大坂へ移った当初の大坂本願寺で頭人をつとめた者は、山科本願寺でも同一の勤行の頭人をつとめていたといわれています。山科での頭人の編成が、そのまま大坂へともち込まれているのです。例外は、蓮如上人の祥月の忌日の勤行で、大坂では大坂寺内町の町が頭人ですが、山科では山科寺内町の町が頭人でした。

この山科に本願寺があった時からの頭人の編成は、天文十年(1541)に大きく改められます。一部の寺が頭人をつとめる勤行を別の勤行に変更されるとともに、頭人となる寺や地域的なまとまりの数が増やされたのです。それにより、一つの勤行の頭人の数も増えることになりました。たとえば、十二月二十八日の親鸞聖人の忌日の勤行では、それまで河内八里衆が頭人をつとめていましたが、天文十年以後は河内八里衆に加え、吉野衆、高島の明誓が頭人をつとめています。

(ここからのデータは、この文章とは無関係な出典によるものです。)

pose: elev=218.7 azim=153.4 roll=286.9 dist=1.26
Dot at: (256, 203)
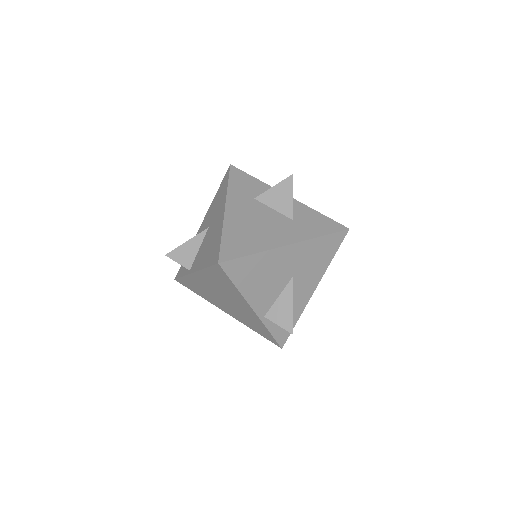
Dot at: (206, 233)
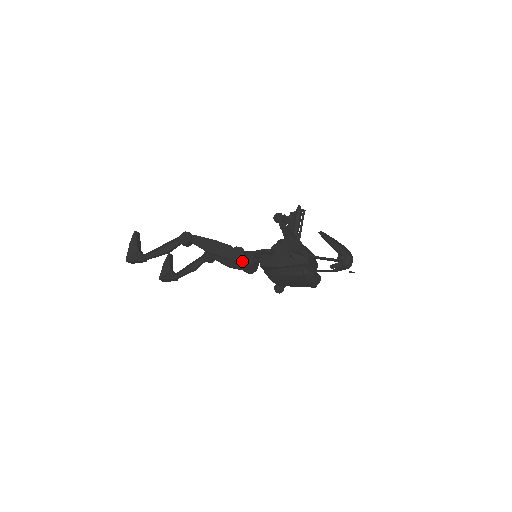
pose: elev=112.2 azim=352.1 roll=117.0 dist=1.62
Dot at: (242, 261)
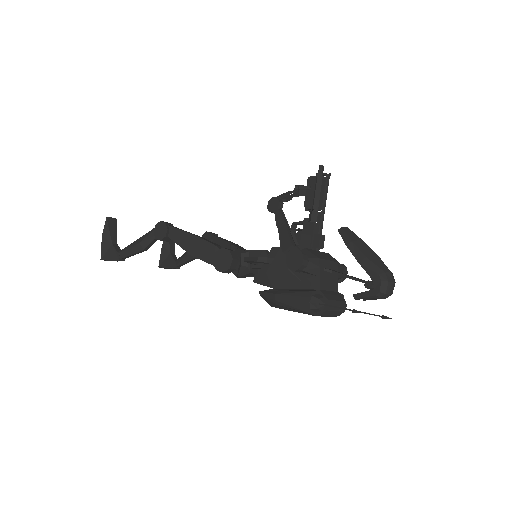
Dot at: (232, 269)
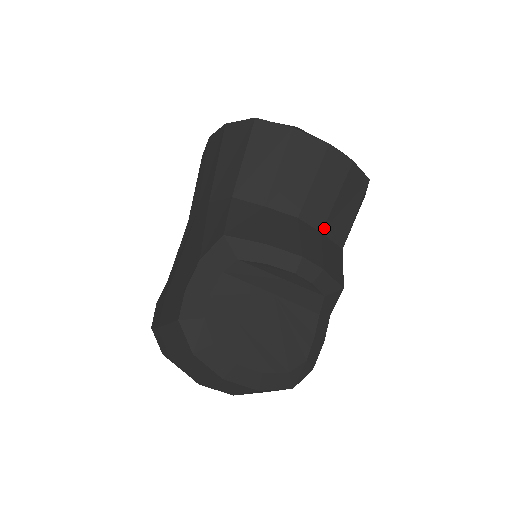
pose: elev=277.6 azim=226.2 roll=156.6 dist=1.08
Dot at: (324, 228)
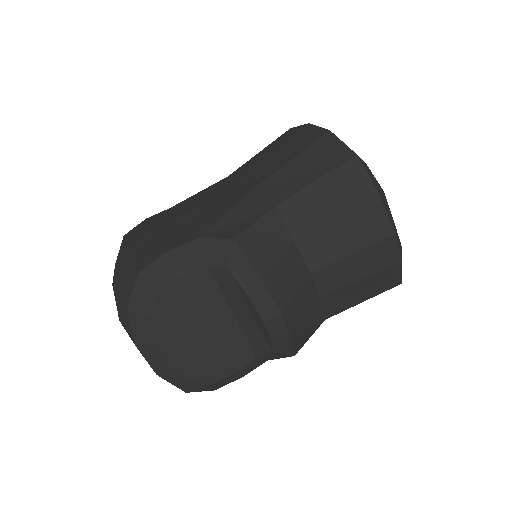
Dot at: (325, 295)
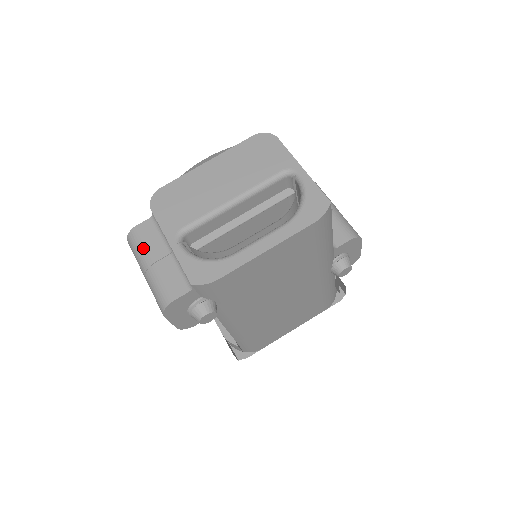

この増やされた頭人のなかには興正寺門徒も含まれています。興正寺門徒は興正寺門徒という集団として頭人となりました。頭人となるのは興正寺の門下であり、興正寺がなるわけではありません。興正寺門徒が頭人をつとめたのは八月二十八日の親鸞聖人の忌日の勤行です。八月二十八日の勤行は慈願寺が頭人でしたが、以後は興正寺門徒が単独で頭人をつとめました。

頭人が経費を負担するというのは、報恩講の斎や非時でも行なわれていることです。報恩講でも斎や非時ごとに頭人が決まっていました。そして、この報恩講の斎や非時の頭人も天文十年に、一部、改められ、興正寺門徒が頭人に加えられます。興正寺門徒が頭人をつとめたのは十一月二十二日の非時で、以後、この日の非時は興正寺門徒が頭人をつとめることになります。

興正寺門徒が頭人となったのは、本願寺が興正寺門徒を頭人に加えたためになったのです。頭人は本願寺の勤行の斎の経費を負担しているのであり、本願寺に奉仕する立場にあります。本願寺は興正寺門徒を頭人にすることによって、興正寺門徒に対する支配を強めようとしているのです。